Recently I started to read No Rules Rules: a book about Netflix’s culture. For me the most exciting point of the book was that in an organisation with high talent density you can start to remove control mechanisms and rules. But this culture of freedom works only when all employees have a right judgement to find the best interests of the company.
In the past half year, since I work in Wise (a company which I believe share these values with Netflix) one of my greatest challenges was to improve this ability of right judgement.
Principle-driven judgement
One mistake I make frequently is to make (professional) decisions based on some “principles”. Here under the term “principle” I mean such mantras we never question. For example, one of my mantras was:
No one should do a task manually which can be automated.

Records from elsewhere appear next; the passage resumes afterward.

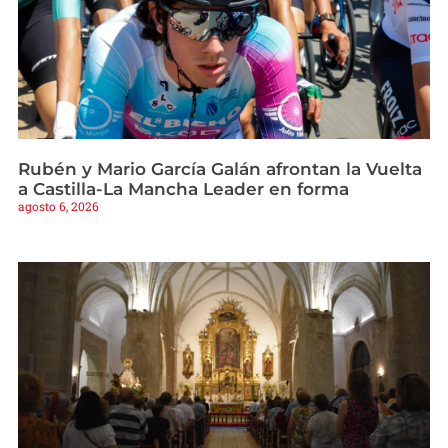
Rubén y Mario García Galán afrontan la Vuelta
a Castilla-La Mancha Leader en forma
agosto 6, 2026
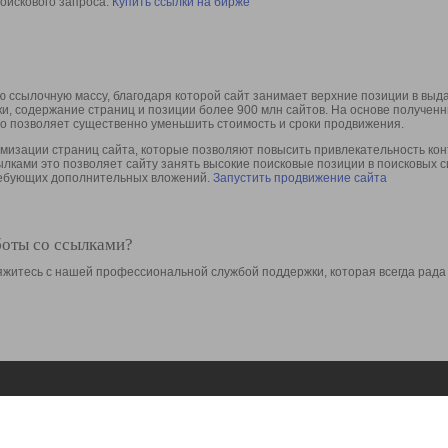
оискового запроса.
Купить ссылки на бирже
 ссылочную массу, благодаря которой сайт занимает верхние позиции в выд
ки, содержание страниц и позиции более 900 млн сайтов. На основе получе
то позволяет существенно уменьшить стоимость и сроки продвижения.
изации страниц сайта, которые позволяют повысить привлекательность конт
сылками это позволяет сайту занять высокие поисковые позиции в поисковых 
требующих дополнительных вложений.
Запустить продвижение сайта
боты со ссылками?
свяжитесь с нашей профессиональной службой поддержки, которая всегда рада
Ресурсы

Based on this mantra I put effort in various automation side-projects in the past years, and often I think I could help people to make their work more enjoyable, and even make my teams more efficient.

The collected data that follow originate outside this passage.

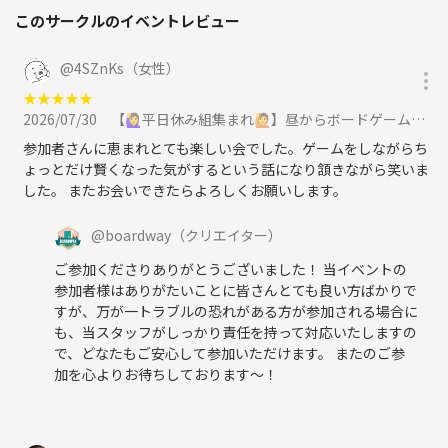
このサークルのイベントレビュー
@
4SZnKs（女性）
★
★
★
★
★
2026/07/30
【🙋‍♀️平日休み組集まれ🙋】昼からボードゲーム会🎲【🎉初心者歓迎🎉】に参加
参加者さんに恵まれとても楽しい会でした。ゲームをしながらち
ょっとだけ賢くなった気がするという話になり頷きながら笑いま
した。 またお会いできたらよろしくお願いします。
@
boardway
（クリエイター）
ご参加くださりありがとうございました！ 当イベントの
参加者様はありがたいことに皆さんとても良い方ばかりで
すが、万が一トラブルの恐れがある方が参加される場合に
も、当スタッフがしっかり責任を持って対応いたしますの
で、どなたもご安心して参加いただけます。 またのご参
加を心よりお待ちしております〜！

Still, this “rule” is not always right. There are some tasks which could, but never should be automated. For example because they are simple, and the automation would be so expensive, or because the executions takes place really rare, and the automation should be maintained before each of them.
Other examples of such mantras could be:
- Your code should have 100% test coverage
- You should log the state of your application extensively
- You should have a useful documentation of your APIs
- You should always test your changes before going to production
- Etc.
Outcome-driven judgement
What I want to achieve is an approach where I always estimate the expected outcome of an action, or a decision before I would do anything. This estimation should be as concrete as possible.
Saying something like:
I want to improve our CI/CD pipeline because it will improve engineering experience in our team
isn’t enough. How will it improve the engineering experience? Will it save us some time? Will it make our process more robust? Ideally, the impact should be measurable.
One of the advantages of this approach is that based on the estimated impact you can even compare different initiatives in terms of their “usefulness”.
Turning down on an initiative
Above I said:
There are some tasks which could, but never should be automated.
But actually some decisions can be even trickier: there are some tasks which could, and also should be automated. Its just not so important because the expected outcome won’t be high.
For me sometimes it has been hard to turn down on some of my initiatives, which I was excited about, but it just turned out to be not so important. But now I see that its not like:
Choosing not to do something
its much more like:
Choosing to do something more impactful over what you are working on right now
A good technique could be to keep a prioritised list of possible initiatives, so that the list can be a “reference” to compare other initiatives against.